Optimal positioning of wind farm locations is one of the most effective strategies to minimize potential harm to the ecosystem, especially to minimize the risk of collision with avian species. A key consideration for the optimal siting of offshore wind farms is identifying areas where migratory birds and bats frequently pass through and avoiding placement of the wind farms in those routes. In addition, thorough habitat impact assessments in advance are crucial to identify the impacts of wind farms on marine wildlife nesting sites, feeding grounds, and breeding areas. Under certain conditions, countries that operate their site investigation and allocation under a state-led system might have an advantage compared to countries that use a developer-led system. The primary reason is that a state-led system tends to adhere to more consistent and integrated procedures and standards, which could result in more thorough and careful risk assessments. Additionally, state authorities are likely to have better access to the necessary databases (regarding, for example, geological and environmental information) for conducting investigations. This approach may reduce variation in decision-making during the investigation and review process. However, if government authorities are understaffed or do not employ efficient procedures for site investigation, the state-led system will become a bottleneck. In such instances, developers with better equipment and more experience could perform more efficiently, thereby expediting the site identification and investigation process.

Non-price criteria are gaining momentum in European offshore wind auctions. Biodiversity conservation, and even more so, achieving a biodiversity net gain, which involves increasing the overall biodiversity value of development sites to ensure enhancement rather than depletion, is becoming a fundamental requirement for offshore wind development, particularly in northwest Europe including the Netherlands, Germany, and Denmark. The Dutch government has played a pioneering role in establishing environmentally oriented, non-price criteria for offshore wind tenders. These ecological criteria require developers to concentrate on minimizing the potential negative effects of offshore wind energy on the environment as much as possible. Developers must prove that they will implement measures to mitigate adverse ecological effects on local birds and marine mammals.

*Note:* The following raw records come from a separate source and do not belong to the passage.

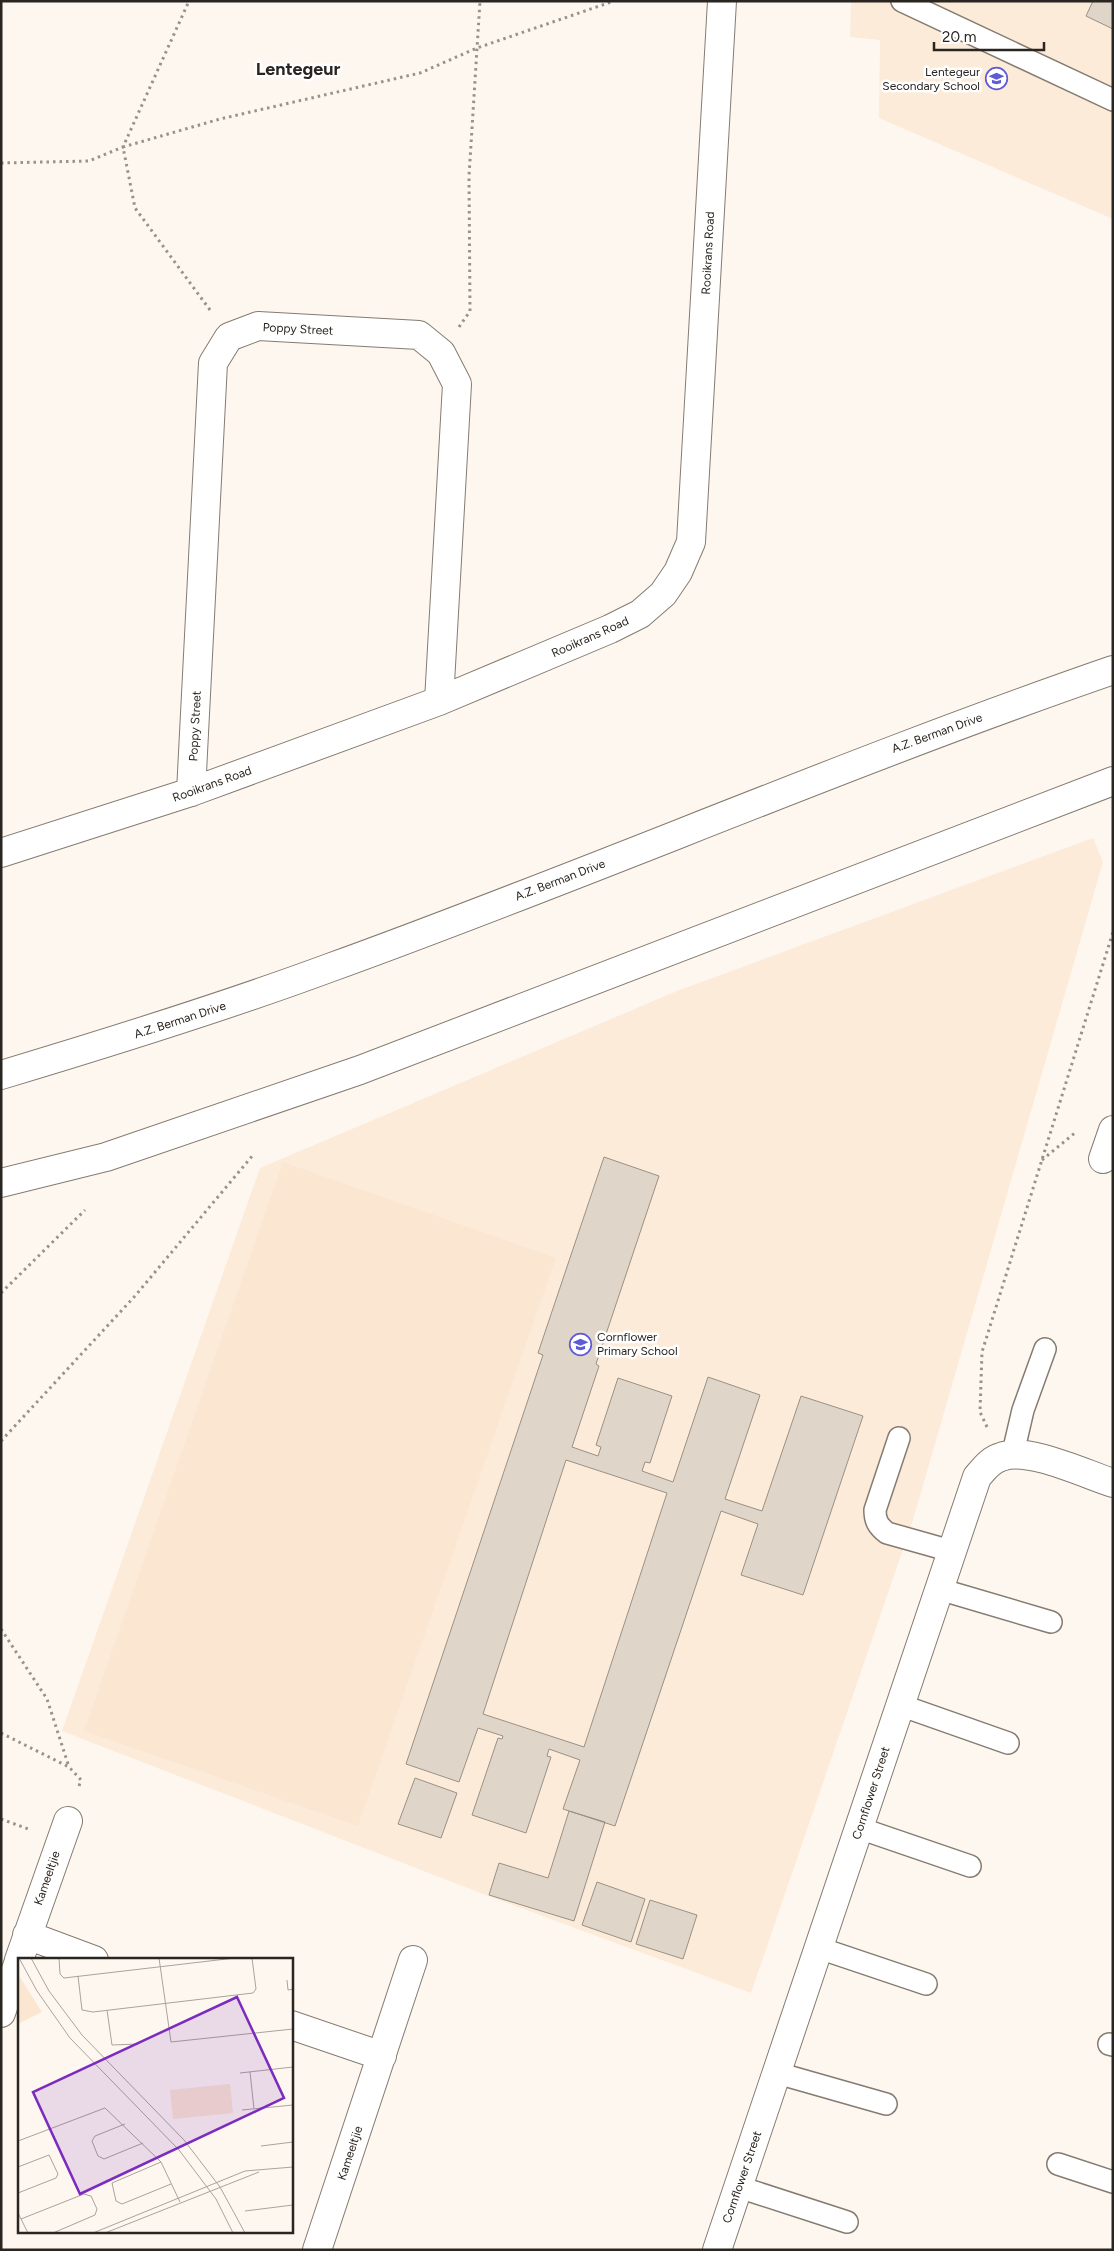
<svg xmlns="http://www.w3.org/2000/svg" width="1114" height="2251" font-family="Figtree,sans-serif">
<rect width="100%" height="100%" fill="#fef7ef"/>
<path fill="#fcebd9" d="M851,1H1113V219L879,118L880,40L850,37Z
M1093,838L1103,862L913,1520L751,1993L483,1894L62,1731L260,1168L677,991Z"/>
<path fill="#fbe7d1" d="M283,1162L556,1258L358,1826L84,1731Z"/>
<path fill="#e0d5c9" stroke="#9b9085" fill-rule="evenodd" d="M1093,1H1113V29L1086,16Z
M604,1157L659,1176L596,1364L599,1366L572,1447L598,1456L601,1447L596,1445L618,1378L672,1396L650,1463L645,1462L642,1471L673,1482L708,1377L760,1395L725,1499L762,1511L801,1396L863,1416L803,1595L741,1575L758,1524L721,1511L615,1826L563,1809L580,1760L549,1749L547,1756L551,1757L526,1833L472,1815L498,1738L502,1739L503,1736L478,1728L459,1782L406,1764L543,1355L538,1353ZM566,1460L667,1493L584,1747L483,1714Z
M415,1778L457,1793L441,1838L398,1824Z
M569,1811L605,1822L574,1921L489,1895L499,1863L548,1878Z
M597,1882L645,1899L631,1942L582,1925Z
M650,1900L697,1915L683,1959L636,1944Z"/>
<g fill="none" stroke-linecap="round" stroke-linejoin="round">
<defs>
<path id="service" d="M902,1L1113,100
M899,1438L875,1510C875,1521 878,1526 887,1533L951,1551
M1013,1453L1023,1410L1045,1349
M939,1589L1051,1622
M900,1705L1008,1743
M859,1828L970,1866
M819,1948L926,1984
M1109,2044L1113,2045
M777,2073L886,2104
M1058,2164L1113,2182
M739,2187L847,2222"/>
<path id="minor" d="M191,792L213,363L229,337L258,326L419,335L441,353L457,384L439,701
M1,853L191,792L439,701L610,629L640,614L663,594L678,572L691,542L722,1
M1103,1159L1113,1130
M27,1935L94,1960
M19,1960L68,1821
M1,2013L19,1961
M291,2025L382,2056
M317,2250L413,1960
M717,2250L977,1477C984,1469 990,1460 1001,1457C1027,1446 1085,1474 1113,1483"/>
<path id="secondary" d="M1,1075C111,1042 221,1008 329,968C592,873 849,761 1113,670
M1,1183L106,1157L360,1070L1113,781"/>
</defs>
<use href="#service" stroke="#857b70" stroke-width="24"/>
<use href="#minor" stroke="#857b70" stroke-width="30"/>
<use href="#secondary" stroke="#857b70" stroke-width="30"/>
<path stroke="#97928b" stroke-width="3" stroke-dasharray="2.5 4" stroke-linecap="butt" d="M1,163L89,161L123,147L189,1
M210,310L135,208L123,147L220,119L420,73L477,48L614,1
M459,327L470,311L469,176L480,1
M1042,1160L1076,1132
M1,1293L85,1210
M987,1427L980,1412L982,1352L1113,932
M1,1441L135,1296L253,1155
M1,1629L47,1699L69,1767
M1,1733L69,1767L81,1780L78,1789
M1,1819L31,1830"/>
<use href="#service" stroke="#fff" stroke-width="21"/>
<use href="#minor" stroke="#fff" stroke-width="28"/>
<use href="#secondary" stroke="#fff" stroke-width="28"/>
</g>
<defs>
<symbol id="school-ring" viewBox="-11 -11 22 22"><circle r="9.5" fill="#fff" stroke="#5e5bd4" stroke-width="1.5"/><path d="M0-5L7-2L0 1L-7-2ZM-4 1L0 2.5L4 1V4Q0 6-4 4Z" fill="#5e5bd4"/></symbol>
</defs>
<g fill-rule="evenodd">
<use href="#school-ring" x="984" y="66" width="25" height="25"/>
<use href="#school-ring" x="568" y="1332" width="25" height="25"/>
</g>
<g text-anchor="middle" stroke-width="5" stroke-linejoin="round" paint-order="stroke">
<g font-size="12" fill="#292520" stroke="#fff" text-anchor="end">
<text x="980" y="76">Lentegeur<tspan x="980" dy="14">Secondary School</tspan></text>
<text x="597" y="1341" text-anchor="start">Cornflower<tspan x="597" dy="14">Primary School</tspan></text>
</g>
<g font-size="12" fill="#292520" stroke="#fff">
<text transform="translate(708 253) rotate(-87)" y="4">Rooikrans Road</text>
<text transform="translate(298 329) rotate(3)" y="4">Poppy Street</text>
<text transform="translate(590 637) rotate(-24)" y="4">Rooikrans Road</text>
<text transform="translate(195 726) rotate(-87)" y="4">Poppy Street</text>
<text transform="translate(937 733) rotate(-20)" y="4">A.Z. Berman Drive</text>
<text transform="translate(212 784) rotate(-20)" y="4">Rooikrans Road</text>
<text transform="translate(560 880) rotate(-21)" y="4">A.Z. Berman Drive</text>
<text transform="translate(180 1020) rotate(-18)" y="4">A.Z. Berman Drive</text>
<text transform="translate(871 1793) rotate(-72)" y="4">Cornflower Street</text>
<text transform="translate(47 1878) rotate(-71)" y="4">Kameeltjie</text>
<text transform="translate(350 2153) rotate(-72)" y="4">Kameeltjie</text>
<text transform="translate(742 2177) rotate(-71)" y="4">Cornflower Street</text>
</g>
<g font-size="18" font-weight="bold" fill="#292520" stroke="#fff">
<text x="298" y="75">Lentegeur</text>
</g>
</g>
<g transform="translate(18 1958)">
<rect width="275" height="275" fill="#fef7ef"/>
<path d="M0,16L24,54L0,66ZM212,126L215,155L155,161L152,132Z" fill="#fbe7d1"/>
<path fill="none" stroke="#a9a39c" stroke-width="1" d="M1,0L19,33L52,80L161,192L198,241L215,275M13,0L31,33L64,77L166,182L202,229L227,275M41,0L42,16L46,20L217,0M141,0L153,84L275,71M60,18L64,52L75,54L235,35L238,31L234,0M269,22L270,32L275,31M89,52L94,87L120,86M232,114L236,151M222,115L275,109M224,152L275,147M107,166L77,178L74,183L80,198L86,201L125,185M0,183L87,150L143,204L162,244M243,188L275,184M143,204L94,225L98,243L104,246L153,226M0,209L31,197L40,216L38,220L0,235M227,253L275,247M0,255L10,275M3,261L66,236L73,238L79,251L77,257L35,275M75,275L227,213L275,209M87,275L241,214"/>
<path fill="#7b2cbf" fill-opacity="0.15" stroke="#7b2cbf" stroke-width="2.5" d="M219,39L266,140L62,236L15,134Z"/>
<rect width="275" height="275" fill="none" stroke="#292520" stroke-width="2.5"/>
</g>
<rect width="1114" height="2251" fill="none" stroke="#292520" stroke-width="5"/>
<path d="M934 42v8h110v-8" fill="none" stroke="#292520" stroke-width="2.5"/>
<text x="942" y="42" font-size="15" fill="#292520" stroke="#ffffff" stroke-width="4" paint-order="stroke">20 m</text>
</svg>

Additionally, they must demonstrate efforts to bolster and restore underwater nature, marine ecosystems, and the diversity of native marine species. A further stipulation is the contribution to knowledge, research, and innovation aimed at lessening ecological detriments and augmenting positive impacts. These requirements have effectively encouraged offshore wind developers to invest in developing and applying innovative solutions that minimize the environmental footprint of their projects. These initial measures are commendable and must advance swiftly to establish offshore wind development as a pioneering and sustainable energy production model for other industries to emulate.

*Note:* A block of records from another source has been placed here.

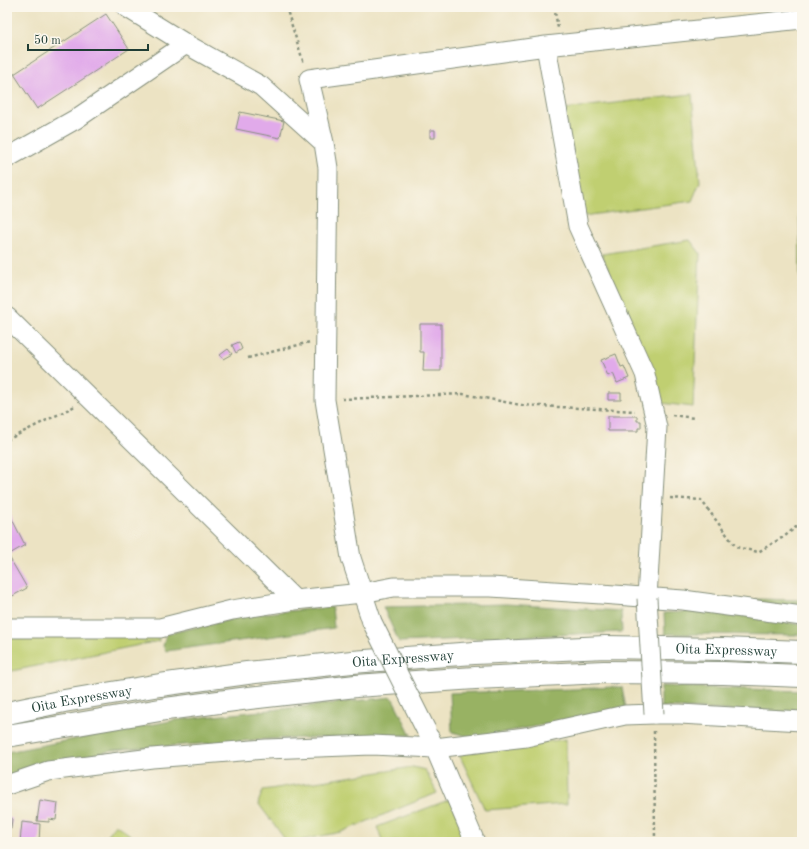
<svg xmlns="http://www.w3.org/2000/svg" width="809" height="849" font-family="'Old Standard TT',serif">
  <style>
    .green { fill: #c0cf71; stroke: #708652 }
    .forest { fill: #98b263; stroke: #5c784c }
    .building { fill: #e1aaea }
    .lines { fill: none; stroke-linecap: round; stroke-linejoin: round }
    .minor-casing { stroke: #86907c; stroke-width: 21 }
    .highway-casing { stroke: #86907c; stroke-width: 24 }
    .path { stroke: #86907c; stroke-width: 2.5; stroke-dasharray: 3 3; stroke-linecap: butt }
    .minor { stroke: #fff; stroke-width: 19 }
    .highway { stroke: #fff; stroke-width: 22 }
    .minor-bridge-casing { stroke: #86907c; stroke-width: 21; stroke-linecap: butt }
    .minor-bridge { stroke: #fff; stroke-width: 19 }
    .labels { text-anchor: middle; stroke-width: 3; stroke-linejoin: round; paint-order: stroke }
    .street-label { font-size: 14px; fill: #1f3d34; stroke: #fbf7ec }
  </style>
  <rect width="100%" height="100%" fill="#fbf7ec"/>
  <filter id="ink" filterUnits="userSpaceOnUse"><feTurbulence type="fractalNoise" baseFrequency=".025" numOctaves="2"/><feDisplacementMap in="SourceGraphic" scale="8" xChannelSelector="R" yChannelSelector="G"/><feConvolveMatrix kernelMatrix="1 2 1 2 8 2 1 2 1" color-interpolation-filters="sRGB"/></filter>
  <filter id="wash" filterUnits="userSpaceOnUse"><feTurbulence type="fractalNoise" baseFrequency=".012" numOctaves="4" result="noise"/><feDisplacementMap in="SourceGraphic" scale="16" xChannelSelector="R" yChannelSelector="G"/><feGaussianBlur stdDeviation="0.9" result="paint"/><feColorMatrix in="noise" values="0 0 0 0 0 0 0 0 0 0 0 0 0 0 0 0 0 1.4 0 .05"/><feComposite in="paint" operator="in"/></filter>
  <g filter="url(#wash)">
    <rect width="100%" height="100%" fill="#ece3c3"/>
    <path class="green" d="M692 94 700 182 692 201 583 216 564 109Z
      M802 177V279L800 278 799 180Z
      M690 240 700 253 693 407 661 403 602 254Z
      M157 632 159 641 7 672V633Z
      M566 739 567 804 485 810 459 754Z
      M413 767 425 770 437 793 341 832 302 840V842H287L258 803 263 790Z
      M451 799 469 842H383L377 827Z
      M115 824 140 842H104Z"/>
    <path class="forest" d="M756 599 802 600V609L762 603Z
      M506 604 621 611 622 632 399 642 383 607Z
      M332 607 334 628 166 651 163 646 166 634 256 614Z
      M718 610 802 625V635L665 634 664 613Z
      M661 686 802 691V714L661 707Z
      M612 687H622L626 709 474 738 452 732 450 693 575 689Z
      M392 697 411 735 270 739 113 750 39 767 7 779V752L176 720Z"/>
    <g id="blocks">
      <path class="building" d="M106 14 129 49 37 109 14 74Z
        M240 112 284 121 280 138 236 129Z
        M430 130H435V138H430Z
        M420 324H441V371H423L424 352H420Z
        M239 342 242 349 236 353 232 345Z
        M228 349 232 354 223 359 220 355Z
        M616 354 621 367 624 366 629 378 617 383 613 373 608 376 601 360Z
        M608 393H621V400H608Z
        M608 416H637V421H641V428H638V431H608Z
        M7 509 25 545 8 555 27 588 7 599Z
        M40 800 58 803 56 820 49 819V822L37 821Z
        M7 818H12L11 829 7 828Z
        M22 822 40 824 39 842H20Z"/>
    </g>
  </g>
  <g filter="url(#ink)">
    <use href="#blocks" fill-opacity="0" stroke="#86907c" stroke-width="1"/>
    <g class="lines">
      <g class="minor-casing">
        <path id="minor" d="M126 7 186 44 261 86 324 143
          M546 46 578 226 645 374 657 427 647 598
          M7 158 76 119 186 44
          M7 317 295 600
          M372 622 351 558 325 400 328 168 324 143 309 79 546 46 802 19
          M7 628H160L232 610 295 600 362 593 394 587H491L601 594 683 600 802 616
          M429 737 435 748 475 842
          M7 785 48 771 152 758 266 749 372 745 435 748 526 737 625 715 654 714H680L802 721"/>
      </g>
      <g class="highway-casing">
        <g id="highway">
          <path id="s1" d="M7 713 64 701 160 685 247 673 352 662 474 653 605 647 723 649 802 652"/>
          <path d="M7 736 166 709 249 698 356 686 475 678 604 672 723 673 802 676"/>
        </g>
      </g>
      <path class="path" d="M286 7 304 64
        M554 7 558 28
        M248 358 310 342
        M342 399 463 394 521 405 635 411
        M672 415 694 418
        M7 440 75 406
        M670 498 701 500 736 547 758 552 785 536 802 522
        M654 731 655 842"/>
      <use href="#minor" class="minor"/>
      <use href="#highway" class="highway"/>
      <g class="minor-bridge-casing">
        <path id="minor-bridge" d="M647 598 654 714
          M372 622 426 730"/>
      </g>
      <use href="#minor-bridge" class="minor-bridge"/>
    </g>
  </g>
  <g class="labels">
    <g class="street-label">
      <text dy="5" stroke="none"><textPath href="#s1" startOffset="724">Oita Expressway</textPath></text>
      <text dy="5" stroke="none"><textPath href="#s1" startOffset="400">Oita Expressway</textPath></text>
      <text dy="5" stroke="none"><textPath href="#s1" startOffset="76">Oita Expressway</textPath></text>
    </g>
  </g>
  <rect width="809" height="849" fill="none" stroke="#fbf7ec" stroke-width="24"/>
  <path d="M28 44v6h120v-6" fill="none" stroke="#1f3d34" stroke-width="2"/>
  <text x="34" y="44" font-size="12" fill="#1f3d34" stroke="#fbf7ec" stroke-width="3" paint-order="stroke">50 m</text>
</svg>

Offshore wind energy is essential for tackling the climate crisis and protecting marine ecosystems from adverse global warming consequences, but careful planning and monitoring are needed to mitigate and minimize potential unwanted impacts to marine ecosystems. Like any human-made development, offshore wind farms can have both negative and positive effects on the ecosystem. The creation of a sustainable energy system requires the consideration of economic, social, and environmental factors. It is encouraging to observe that stakeholders in the offshore wind market are increasingly recognizing the significance of protecting marine ecosystems. This is primarily evident in the recent wind tenders in northwest Europe, which have incorporated non-price criteria, including the conservation of marine biodiversity. However, there is still substantial scope for enhancing our knowledge about offshore wind farms’ impacts and for developing methods to mitigate and minimize the unwanted effects.